It’s a sensation virtually all TIPsters can relate to–feeling awkward, not accepted, and full of potential with nowhere to go. If only there were a place where nerds felt safe.
For many, this place is TIP. It has been and continues to be the launching pad for so many careers, interests, friendships, relationships, and ultimate Frisbee experts. It is the cocoon where introverts transform into high flying extroverts. The safe haven where being smart is celebrated.
But just because you’re academically talented does not necessarily mean you have the means to nurture those talents. This fall, two TIPsters have teamed up to give back to help provide those means to other academically talented students so they too can find their tribe.
Their thanks has turned into giving.
Julie Martin (’87, ’88, ’89, ’90) and Colin Delany (’83, ’84, ’85) both received financial aid as TIPsters. They first met in 1989 when Julie was a TIPster and Colin was an RC, but it was when they reconnected at the 2011 TIP reunion that they became dear friends. Over the years, they’ve kept in touch, visited each other’s families and recently decided to join forces to fund a named scholarship to give the TIP experience to another kid in need.
“We decided to team up—to go in together and do something that collectively was worth more than either of us could do individually,” Julie explained. Paying it forward to another TIPster has always been a priority for Julie: “I always wanted to give back. Even in times when I’ve only been able to direct some giving in one direction, if there’s only been one, it’s been TIP.”
Colin says learning that 100% of the gift goes to funding a student in need is what made him decide to give. As a kid whose parents owned a small business growing up, they did not have superfluous funds, so it was thanks to the generosity of others that he was able to attend. “I feel a great obligation to TIP because of how it transformed my life at a really important time. The fact that it would go straight to having another kid have that same experience was really the main motivator,” he said.

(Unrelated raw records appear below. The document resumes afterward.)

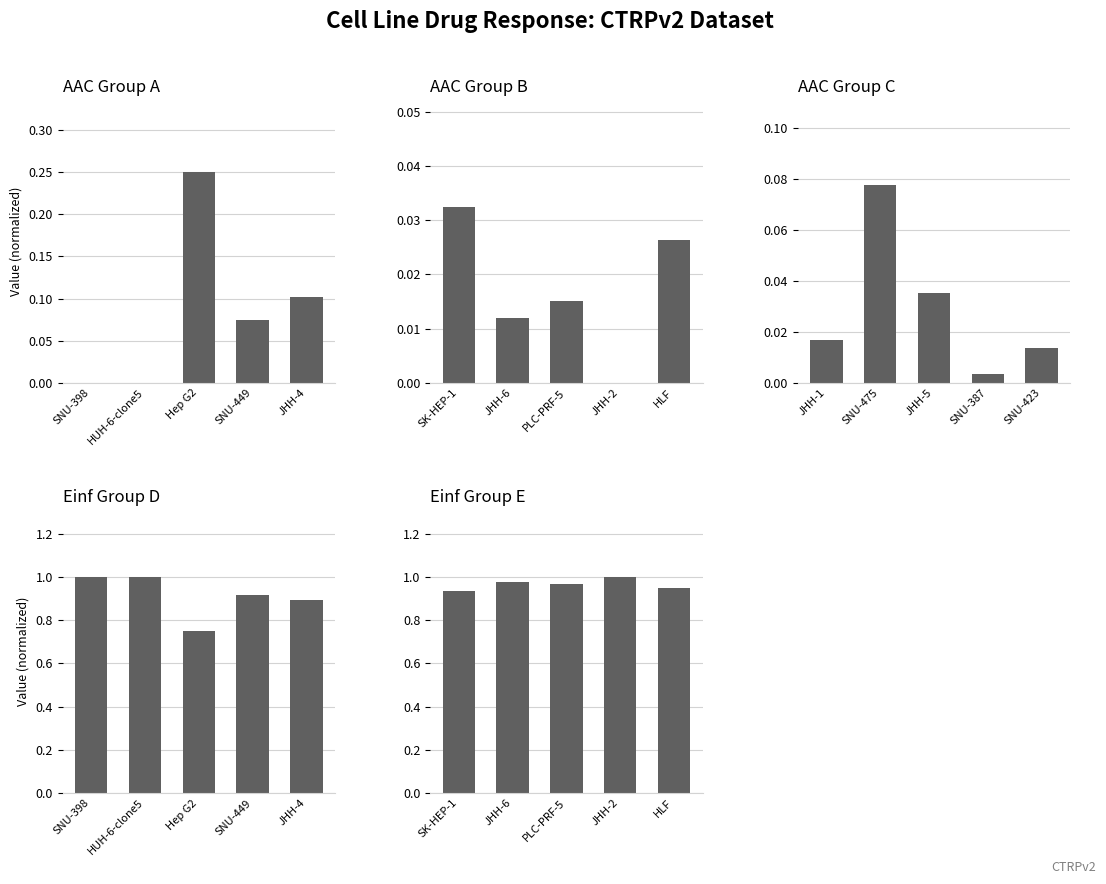

At which category does the chart reach its peak across all series?

SNU-398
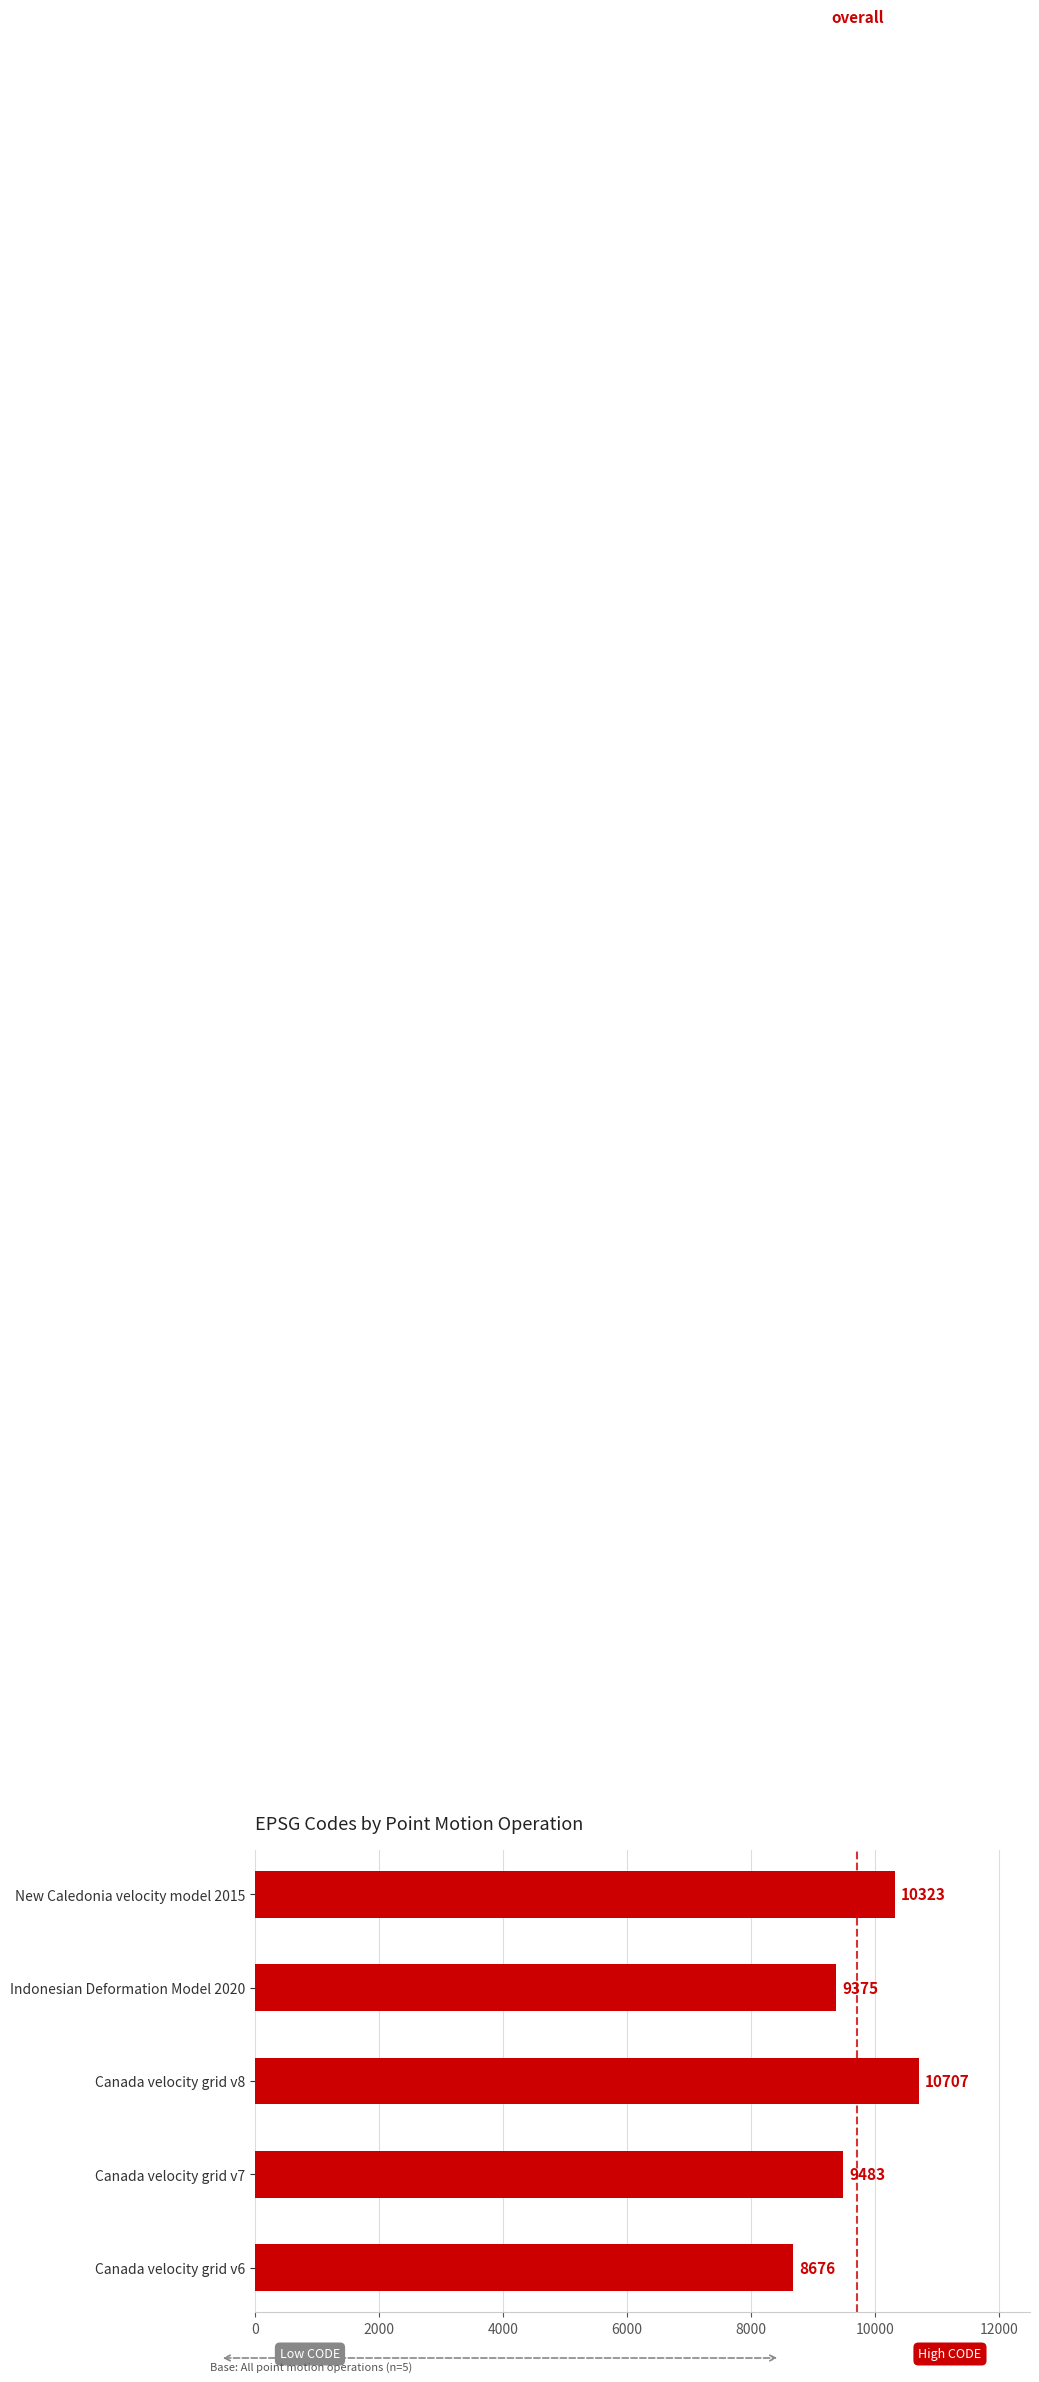

List the labels in order of value, largest first.

Canada velocity grid v8, New Caledonia velocity model 2015, Canada velocity grid v7, Indonesian Deformation Model 2020, Canada velocity grid v6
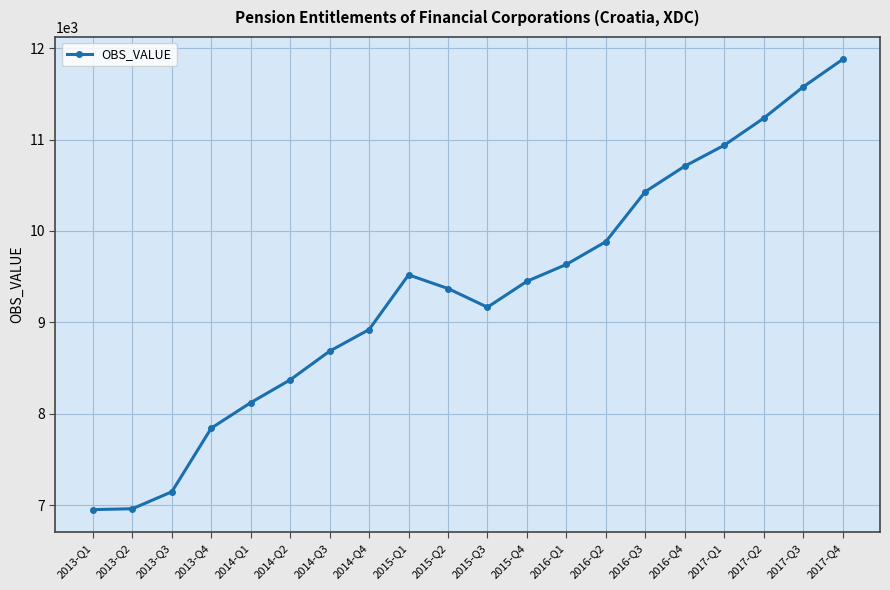

What is the maximum value shown in the chart?

11876.7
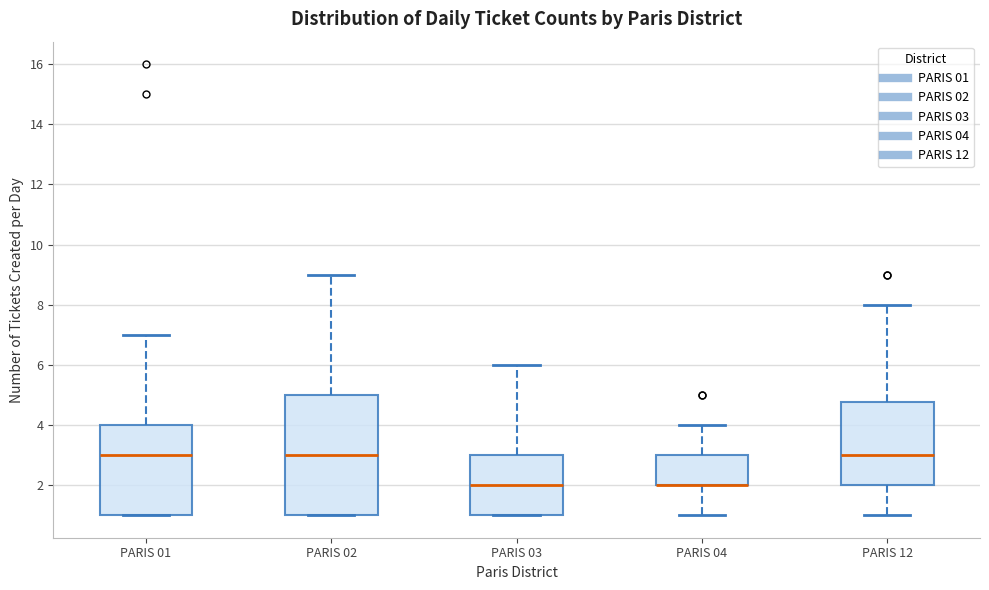

Reading left to right, read every box against the y-axis: the position of its median line, the range the box covers, and the ends of its whiskers. The values are not printed on the chart, so give them approximately, as read against the axis.

PARIS 01: median 3.0, box 1.0 to 4.0, whiskers 1.0 to 7.0
PARIS 02: median 3.0, box 1.0 to 5.0, whiskers 1.0 to 9.0
PARIS 03: median 2.0, box 1.0 to 3.0, whiskers 1.0 to 6.0
PARIS 04: median 2.0 (drawn on the box's lower edge), box 2.0 to 3.0, whiskers 1.0 to 4.0
PARIS 12: median 3.0, box 2.0 to 4.8, whiskers 1.0 to 8.0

Julie echoes this sentiment, saying, “I went to the Summer Studies Program on East Campus for four summers, and that was the defining experience of my life.” The fact that TIP changed her life and that it was only possible through her financial aid award is what motivates her to pay it forward. And although she and Colin are both members of the early classes, Julie says TIP “has still stayed relevant to the same basic kinds of things that Summer Studies served for me, which was finding other people who are like me. That was the first time where I felt accepted—that it was not only okay to be smart but that there were other smart people, smarter than me, and it’s the first place where I felt like I could be the most like myself.”
Because of Julie and Colin’s gratitude and generosity, a 7th grader heading off to take the SAT in a couple of weeks will look back decades from now grateful for the life-changing opportunity. They hope other TIPsters will consider teaming up to pay it forward together, because it is gifts like theirs that allow TIP to continue to impact the lives of students in the years to come.